══ 読む抜粋 ══
館山城(→千葉県館山市館山)は館山湾に面した城山と呼ばれる標高65ⅿの独立丘を中心とした城郭です。安土桃山時代後期の1590(天正18)年8月、関白・豊臣秀吉が小田原北条氏を滅ぼした小田原合戦に際して里見義康(よしやす)も豊臣方として参陣しましたが、里見氏の参戦は豊臣軍が小田原城を包囲している最中であり、房総半島の北条方国衆の諸城は徳川家康を中心とする別動隊によって接収されていきました。

里見義康は、古河公方の分流で北条氏の勢力拡大で没落していた小弓公方足利頼淳(よりあつ)を本来の鎌倉公方として鎌倉に戻すことを戦争目的に掲げて同年4月7日に下総国船橋(→千葉県船橋市)に進軍し、13日にはそのまま三浦半島まで進んでいます。しかし、北条氏滅亡後に秀吉の勘気(→怒り)を受け、本拠地の上総国を没収され、安房一国に押し込められました。
═══
══ 生データ ══
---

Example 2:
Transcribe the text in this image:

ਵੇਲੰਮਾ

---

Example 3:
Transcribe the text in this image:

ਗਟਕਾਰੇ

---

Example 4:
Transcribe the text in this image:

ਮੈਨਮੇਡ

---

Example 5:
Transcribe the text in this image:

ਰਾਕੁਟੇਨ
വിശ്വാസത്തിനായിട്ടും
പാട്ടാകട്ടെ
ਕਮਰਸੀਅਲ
═══
══ 生データ ══
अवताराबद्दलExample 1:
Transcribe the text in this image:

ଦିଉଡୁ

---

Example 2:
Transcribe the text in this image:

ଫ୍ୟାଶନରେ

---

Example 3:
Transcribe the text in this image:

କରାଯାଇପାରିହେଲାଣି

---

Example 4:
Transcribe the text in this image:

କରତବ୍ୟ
═══
• **課題**
館山城の抜粋を「館山城(→千葉県館山市館山)」を含む箇所から「よって接収されていきました。」までもう一度示し、その中の「独立丘」を「独立した丘」に置き換えて手直ししてもらえますか。

• **完成解答**
館山城(→千葉県館山市館山)は館山湾に面した城山と呼ばれる標高65ⅿの独立した丘を中心とした城郭です。安土桃山時代後期の1590(天正18)年8月、関白・豊臣秀吉が小田原北条氏を滅ぼした小田原合戦に際して里見義康(よしやす)も豊臣方として参陣しましたが、里見氏の参戦は豊臣軍が小田原城を包囲している最中であり、房総半島の北条方国衆の諸城は徳川家康を中心とする別動隊によって接収されていきました。